[[ Stored data, beginning ]]

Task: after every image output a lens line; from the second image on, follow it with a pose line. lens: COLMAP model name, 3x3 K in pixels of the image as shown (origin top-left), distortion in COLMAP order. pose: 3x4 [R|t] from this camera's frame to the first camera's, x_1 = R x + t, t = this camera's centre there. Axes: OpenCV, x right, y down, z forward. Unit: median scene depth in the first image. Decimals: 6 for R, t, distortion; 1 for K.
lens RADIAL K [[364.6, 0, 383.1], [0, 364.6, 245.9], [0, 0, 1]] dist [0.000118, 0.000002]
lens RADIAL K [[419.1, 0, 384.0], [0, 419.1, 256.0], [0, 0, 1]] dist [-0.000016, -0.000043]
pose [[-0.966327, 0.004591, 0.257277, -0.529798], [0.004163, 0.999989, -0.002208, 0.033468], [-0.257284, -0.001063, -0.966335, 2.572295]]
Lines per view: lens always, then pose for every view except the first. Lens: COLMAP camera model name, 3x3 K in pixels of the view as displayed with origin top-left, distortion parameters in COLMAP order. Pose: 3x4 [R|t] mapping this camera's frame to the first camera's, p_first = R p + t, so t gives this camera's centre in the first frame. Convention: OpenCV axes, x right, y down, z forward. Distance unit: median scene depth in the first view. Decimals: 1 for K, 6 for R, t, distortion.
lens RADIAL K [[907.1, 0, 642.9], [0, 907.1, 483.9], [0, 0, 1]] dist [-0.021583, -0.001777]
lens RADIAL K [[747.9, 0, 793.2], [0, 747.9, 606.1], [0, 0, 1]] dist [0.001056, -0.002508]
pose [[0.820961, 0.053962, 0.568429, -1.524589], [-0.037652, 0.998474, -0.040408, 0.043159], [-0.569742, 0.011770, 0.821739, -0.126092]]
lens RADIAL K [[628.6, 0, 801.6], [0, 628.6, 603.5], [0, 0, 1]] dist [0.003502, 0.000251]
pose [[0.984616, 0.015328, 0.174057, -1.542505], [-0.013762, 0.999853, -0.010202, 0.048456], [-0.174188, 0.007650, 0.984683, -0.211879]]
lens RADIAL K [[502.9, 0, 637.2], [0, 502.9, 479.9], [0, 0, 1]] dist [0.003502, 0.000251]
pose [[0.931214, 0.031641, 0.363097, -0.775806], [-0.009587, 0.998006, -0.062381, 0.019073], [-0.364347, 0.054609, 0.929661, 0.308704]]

[[ Stored data, end ]]
[[ Stored data, beginning ]]

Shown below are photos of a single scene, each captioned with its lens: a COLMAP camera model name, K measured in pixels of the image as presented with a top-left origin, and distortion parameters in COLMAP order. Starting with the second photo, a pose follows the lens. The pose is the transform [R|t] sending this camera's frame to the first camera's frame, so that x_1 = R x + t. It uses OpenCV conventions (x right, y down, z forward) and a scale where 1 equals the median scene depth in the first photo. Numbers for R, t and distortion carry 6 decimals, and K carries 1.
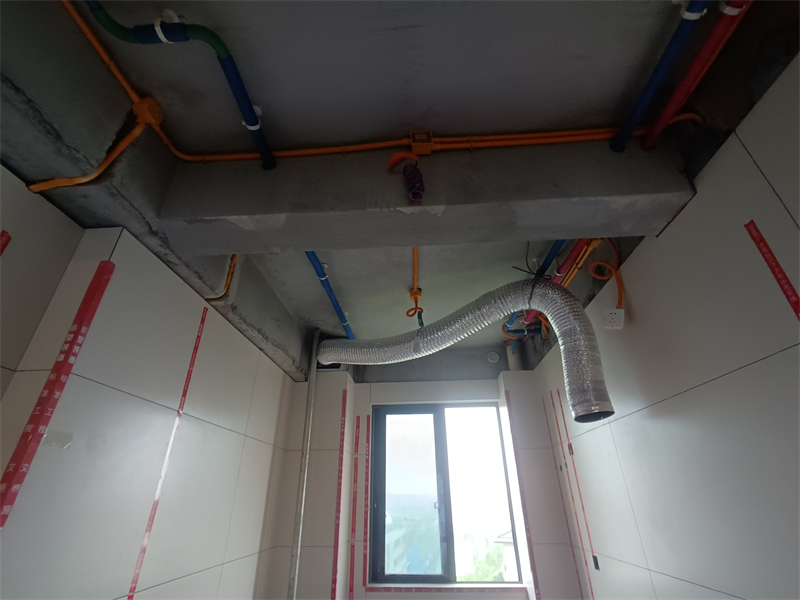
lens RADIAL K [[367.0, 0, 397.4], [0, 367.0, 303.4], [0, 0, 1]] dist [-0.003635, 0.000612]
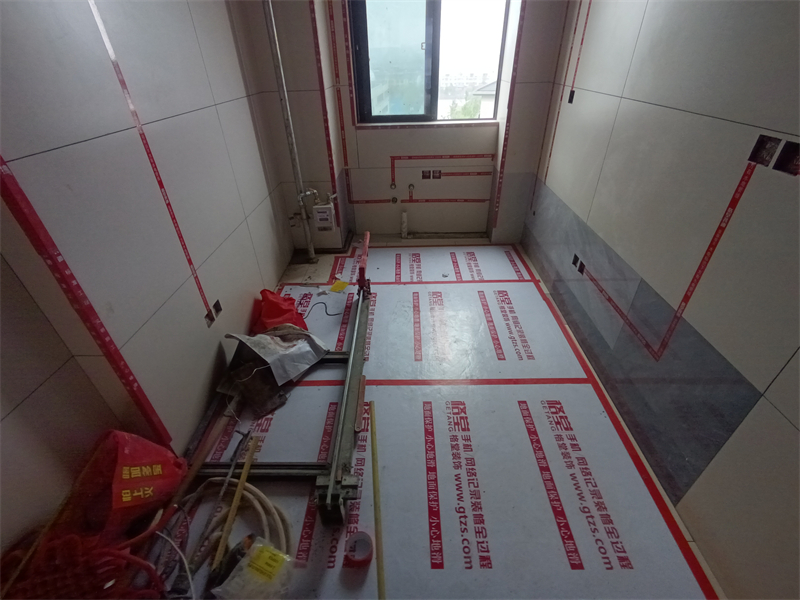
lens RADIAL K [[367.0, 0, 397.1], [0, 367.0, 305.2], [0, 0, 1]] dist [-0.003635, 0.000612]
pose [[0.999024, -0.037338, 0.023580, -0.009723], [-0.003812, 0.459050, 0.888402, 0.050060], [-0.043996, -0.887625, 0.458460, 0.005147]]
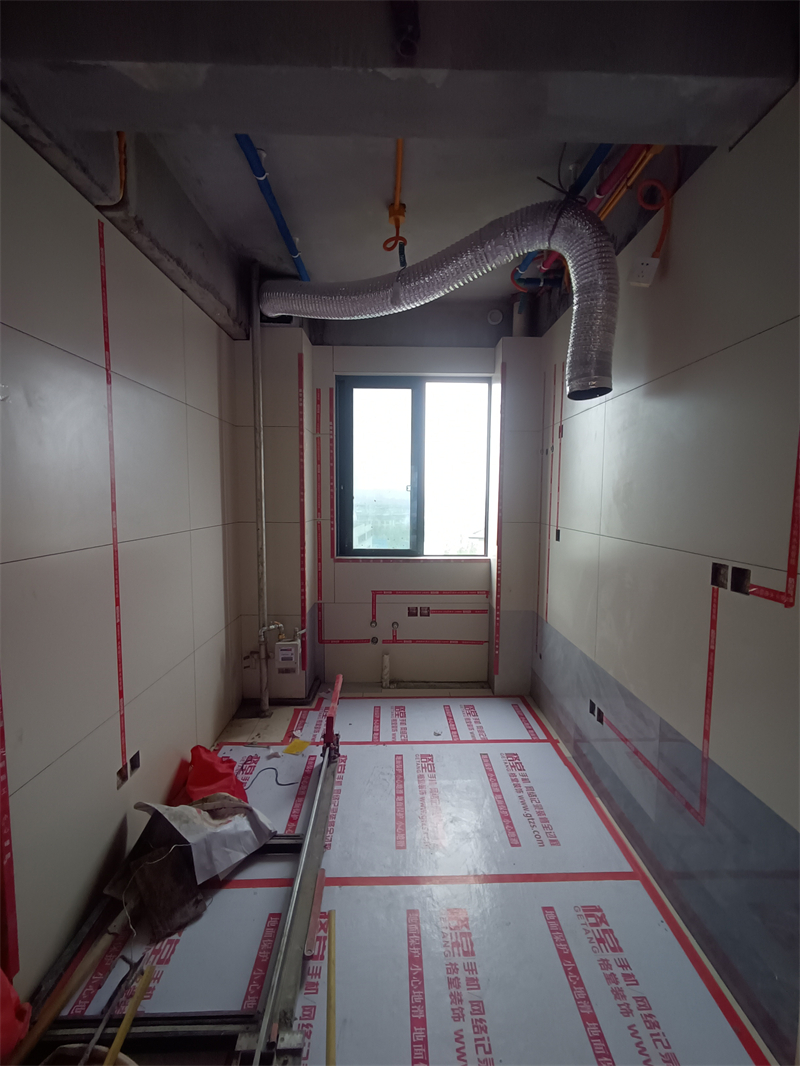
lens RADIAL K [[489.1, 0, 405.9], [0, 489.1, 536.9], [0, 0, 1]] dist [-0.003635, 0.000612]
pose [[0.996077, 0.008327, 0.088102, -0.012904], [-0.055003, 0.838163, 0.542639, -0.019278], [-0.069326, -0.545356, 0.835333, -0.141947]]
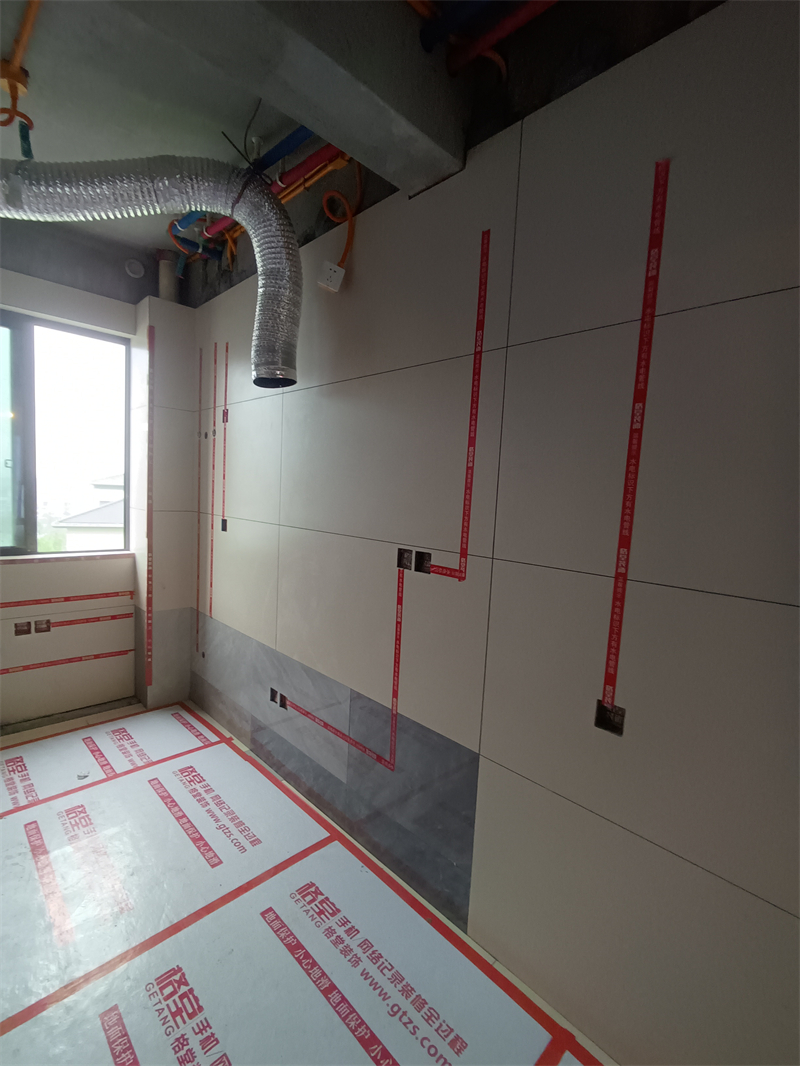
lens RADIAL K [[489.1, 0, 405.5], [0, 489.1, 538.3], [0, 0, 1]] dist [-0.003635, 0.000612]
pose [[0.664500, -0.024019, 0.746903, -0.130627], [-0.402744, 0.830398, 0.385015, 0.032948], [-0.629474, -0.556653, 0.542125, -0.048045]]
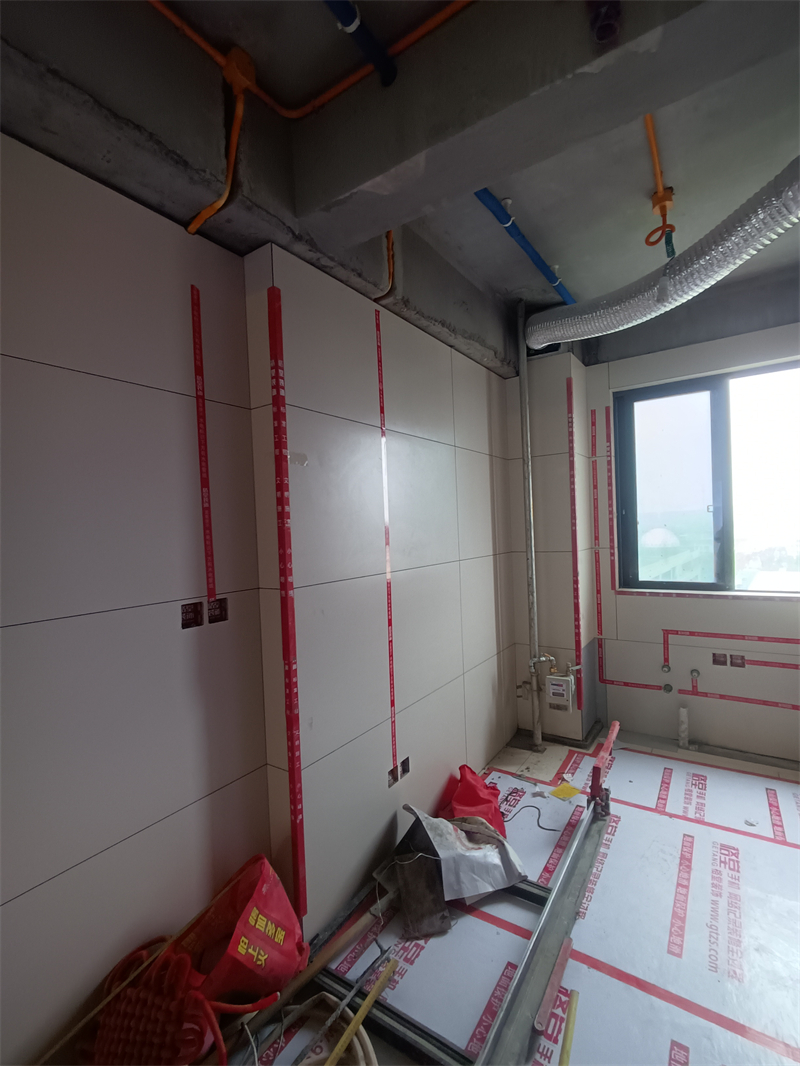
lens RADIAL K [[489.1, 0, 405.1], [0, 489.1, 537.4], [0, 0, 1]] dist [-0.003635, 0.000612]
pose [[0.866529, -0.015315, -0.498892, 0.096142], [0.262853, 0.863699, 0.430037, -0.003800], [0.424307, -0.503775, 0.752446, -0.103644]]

[[ Stored data, end ]]

=== Assignment ===
Copy the material word for word, beginning at the line that contains "Task: after every" and stopping after the line that contains "0.054609, 0.929661, 0.308704]]".

=== Answer space ===
Task: after every image output a lens line; from the second image on, follow it with a pose line. lens: COLMAP model name, 3x3 K in pixels of the image as shown (origin top-left), distortion in COLMAP order. pose: 3x4 [R|t] from this camera's frame to the first camera's, x_1 = R x + t, t = this camera's centre there. Axes: OpenCV, x right, y down, z forward. Unit: median scene depth in the first image. Decimals: 6 for R, t, distortion; 1 for K.
lens RADIAL K [[364.6, 0, 383.1], [0, 364.6, 245.9], [0, 0, 1]] dist [0.000118, 0.000002]
lens RADIAL K [[419.1, 0, 384.0], [0, 419.1, 256.0], [0, 0, 1]] dist [-0.000016, -0.000043]
pose [[-0.966327, 0.004591, 0.257277, -0.529798], [0.004163, 0.999989, -0.002208, 0.033468], [-0.257284, -0.001063, -0.966335, 2.572295]]
Lines per view: lens always, then pose for every view except the first. Lens: COLMAP camera model name, 3x3 K in pixels of the view as displayed with origin top-left, distortion parameters in COLMAP order. Pose: 3x4 [R|t] mapping this camera's frame to the first camera's, p_first = R p + t, so t gives this camera's centre in the first frame. Convention: OpenCV axes, x right, y down, z forward. Distance unit: median scene depth in the first view. Decimals: 1 for K, 6 for R, t, distortion.
lens RADIAL K [[907.1, 0, 642.9], [0, 907.1, 483.9], [0, 0, 1]] dist [-0.021583, -0.001777]
lens RADIAL K [[747.9, 0, 793.2], [0, 747.9, 606.1], [0, 0, 1]] dist [0.001056, -0.002508]
pose [[0.820961, 0.053962, 0.568429, -1.524589], [-0.037652, 0.998474, -0.040408, 0.043159], [-0.569742, 0.011770, 0.821739, -0.126092]]
lens RADIAL K [[628.6, 0, 801.6], [0, 628.6, 603.5], [0, 0, 1]] dist [0.003502, 0.000251]
pose [[0.984616, 0.015328, 0.174057, -1.542505], [-0.013762, 0.999853, -0.010202, 0.048456], [-0.174188, 0.007650, 0.984683, -0.211879]]
lens RADIAL K [[502.9, 0, 637.2], [0, 502.9, 479.9], [0, 0, 1]] dist [0.003502, 0.000251]
pose [[0.931214, 0.031641, 0.363097, -0.775806], [-0.009587, 0.998006, -0.062381, 0.019073], [-0.364347, 0.054609, 0.929661, 0.308704]]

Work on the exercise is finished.